The Australian government is investing around $132 million in a new fund to modernize the country’s waste and recycling capacity. An export ban on sending waste to other countries looms ahead.
Every year Australians generate approximately 67 million metric tons of trash, and that amount has only been growing, officials said.
In response, Prime Minister Scott Morrison’s government established a Recycling Modernization Fund that’s expected to stimulate more than $418 million in recycling investment and “drive a billion-dollar transformation of Australia’s waste and recycling capacity,” according to the Minister for the Environment, Sussan Ley.

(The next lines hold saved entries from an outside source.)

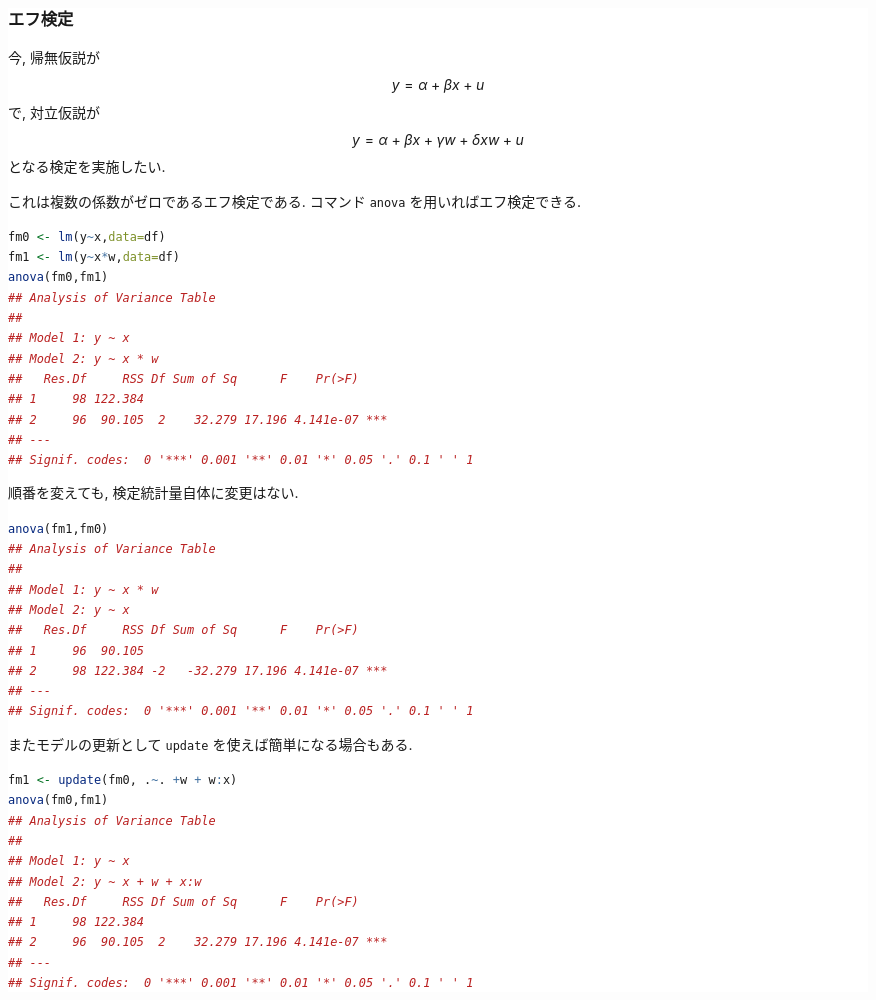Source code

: ### エフ検定
今, 帰無仮説が
$$
y = \alpha + \beta x + u
$$
で, 対立仮説が
$$
y = \alpha + \beta x + \gamma w + \delta xw + u
$$
となる検定を実施したい. 

これは複数の係数がゼロであるエフ検定である.
コマンド `anova` を用いればエフ検定できる.

```r
fm0 <- lm(y~x,data=df)
fm1 <- lm(y~x*w,data=df)
anova(fm0,fm1)
## Analysis of Variance Table
## 
## Model 1: y ~ x
## Model 2: y ~ x * w
##   Res.Df     RSS Df Sum of Sq      F    Pr(>F)    
## 1     98 122.384                                  
## 2     96  90.105  2    32.279 17.196 4.141e-07 ***
## ---
## Signif. codes:  0 '***' 0.001 '**' 0.01 '*' 0.05 '.' 0.1 ' ' 1
```

順番を変えても, 検定統計量自体に変更はない.

```r
anova(fm1,fm0)
## Analysis of Variance Table
## 
## Model 1: y ~ x * w
## Model 2: y ~ x
##   Res.Df     RSS Df Sum of Sq      F    Pr(>F)    
## 1     96  90.105                                  
## 2     98 122.384 -2   -32.279 17.196 4.141e-07 ***
## ---
## Signif. codes:  0 '***' 0.001 '**' 0.01 '*' 0.05 '.' 0.1 ' ' 1
```

またモデルの更新として `update` を使えば簡単になる場合もある.

```r
fm1 <- update(fm0, .~. +w + w:x)
anova(fm0,fm1)
## Analysis of Variance Table
## 
## Model 1: y ~ x
## Model 2: y ~ x + w + x:w
##   Res.Df     RSS Df Sum of Sq      F    Pr(>F)    
## 1     98 122.384                                  
## 2     96  90.105  2    32.279 17.196 4.141e-07 ***
## ---
## Signif. codes:  0 '***' 0.001 '**' 0.01 '*' 0.05 '.' 0.1 ' ' 1
```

Early in 2018, a Chinese ban on waste imports was estimated to affect 1.25 million metric tons of Australia’s trash, Reuters reported at the time, citing research from the consultancy Blue Environment. Although an initial Australian plan to stop the export of waste was set to begin on July 1, restrictions related to covid-19 pushed that deadline to January 1, 2021, the Department of Agriculture, Water and the Environment noted.

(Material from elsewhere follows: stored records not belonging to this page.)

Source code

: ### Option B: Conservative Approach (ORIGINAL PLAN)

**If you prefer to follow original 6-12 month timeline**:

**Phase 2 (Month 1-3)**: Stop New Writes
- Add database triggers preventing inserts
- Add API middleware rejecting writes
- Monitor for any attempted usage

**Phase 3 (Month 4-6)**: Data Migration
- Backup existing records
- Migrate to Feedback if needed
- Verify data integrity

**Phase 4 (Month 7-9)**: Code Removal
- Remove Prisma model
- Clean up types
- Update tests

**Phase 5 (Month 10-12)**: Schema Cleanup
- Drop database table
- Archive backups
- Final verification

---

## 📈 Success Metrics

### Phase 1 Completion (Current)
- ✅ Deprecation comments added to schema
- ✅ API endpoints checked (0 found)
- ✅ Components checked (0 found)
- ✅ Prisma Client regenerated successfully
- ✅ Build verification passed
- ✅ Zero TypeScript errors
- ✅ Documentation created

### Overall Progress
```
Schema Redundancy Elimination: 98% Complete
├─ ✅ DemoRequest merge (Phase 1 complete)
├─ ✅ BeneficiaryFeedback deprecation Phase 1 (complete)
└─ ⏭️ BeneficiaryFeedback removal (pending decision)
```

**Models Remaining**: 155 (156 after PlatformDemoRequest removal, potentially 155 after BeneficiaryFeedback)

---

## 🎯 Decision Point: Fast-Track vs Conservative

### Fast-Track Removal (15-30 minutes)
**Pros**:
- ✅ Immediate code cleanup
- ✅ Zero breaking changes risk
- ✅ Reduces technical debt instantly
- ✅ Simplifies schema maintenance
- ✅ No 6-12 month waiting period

The new government fund supports investment in infrastructure for sorting, processing, and remanufacturing materials including mixed plastic, paper, tires, and glass, officials said. They added that the Commonwealth funding is contingent on investments from industry, states, and territories.
Waste legislation also encourages companies to improve their product stewardship and take responsibility for the waste they generate, according to government officials.

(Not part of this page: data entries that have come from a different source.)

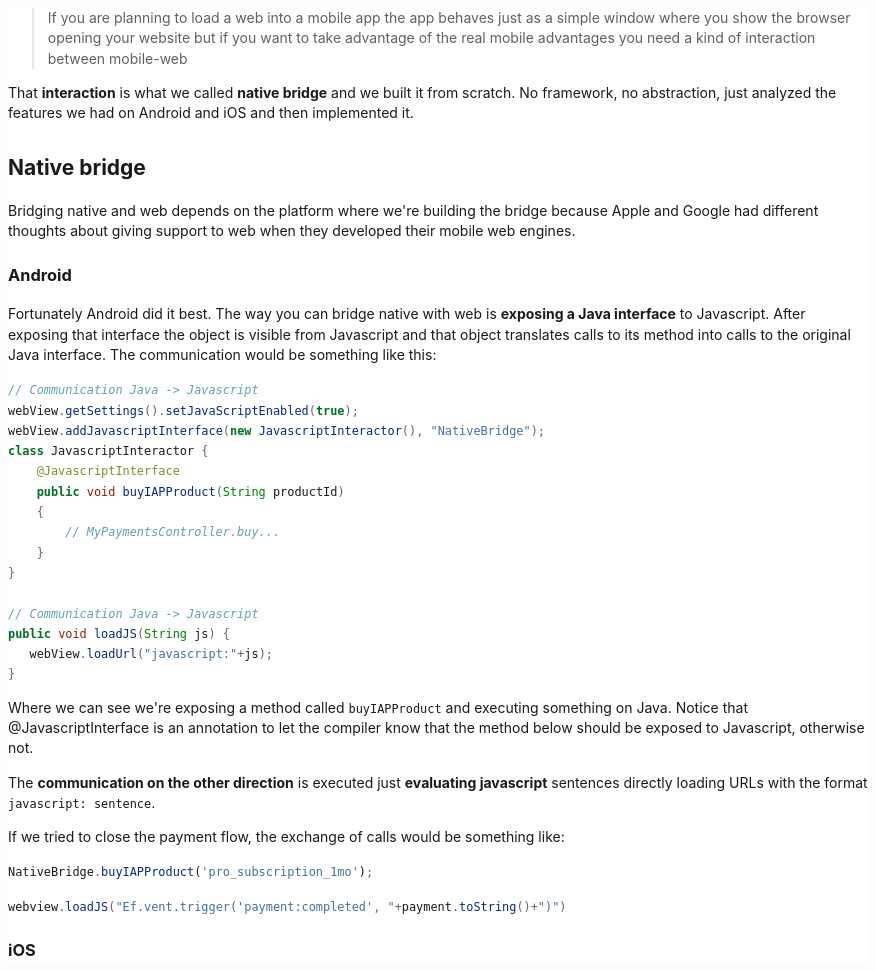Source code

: > If you are planning to load a web into a mobile app the app behaves just as a simple window where you show the browser opening your website but if you want to take advantage of the real mobile advantages you need a kind of interaction between mobile-web

That **interaction** is what we called **native bridge** and we built it from scratch. No framework, no abstraction, just analyzed the features we had on Android and iOS and then implemented it.

## Native bridge

Bridging native and web depends on the platform where we're building the bridge because Apple and Google had different thoughts about giving support to web when they developed their mobile web engines.

### Android

Fortunately Android did it best. The way you can bridge native with web is **exposing a Java interface** to Javascript. After exposing that interface the object is visible from Javascript and that object translates calls to its method into calls to the original Java interface. The communication would be something like this:

```java
// Communication Java -> Javascript
webView.getSettings().setJavaScriptEnabled(true);
webView.addJavascriptInterface(new JavascriptInteractor(), "NativeBridge");
class JavascriptInteractor {
	@JavascriptInterface
	public void buyIAPProduct(String productId)
	{
		// MyPaymentsController.buy...
	}
}

// Communication Java -> Javascript
public void loadJS(String js) {
   webView.loadUrl("javascript:"+js);
}
```

Where we can see we're exposing a method called `buyIAPProduct` and executing something on Java. Notice that @JavascriptInterface is an annotation to let the compiler know that the method below should be exposed to Javascript, otherwise not.

The **communication on the other direction** is executed just **evaluating javascript** sentences directly loading URLs with the format `javascript: sentence`.

If we tried to close the payment flow, the exchange of calls would be something like:

```javascript
NativeBridge.buyIAPProduct('pro_subscription_1mo');
```

```java
webview.loadJS("Ef.vent.trigger('payment:completed', "+payment.toString()+")")
```

### iOS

“Australian companies are turning plastics and household waste into furniture, decking, fencing, and clothing, and we are developing new domestic markets for recycled materials by setting national standards for recycled content in roads and making recycled products a focus of procurement for infrastructure, defense estate management, and general government purchasing,” said Trevor Evans, Assistant Minister for Waste Reduction and Environmental Management.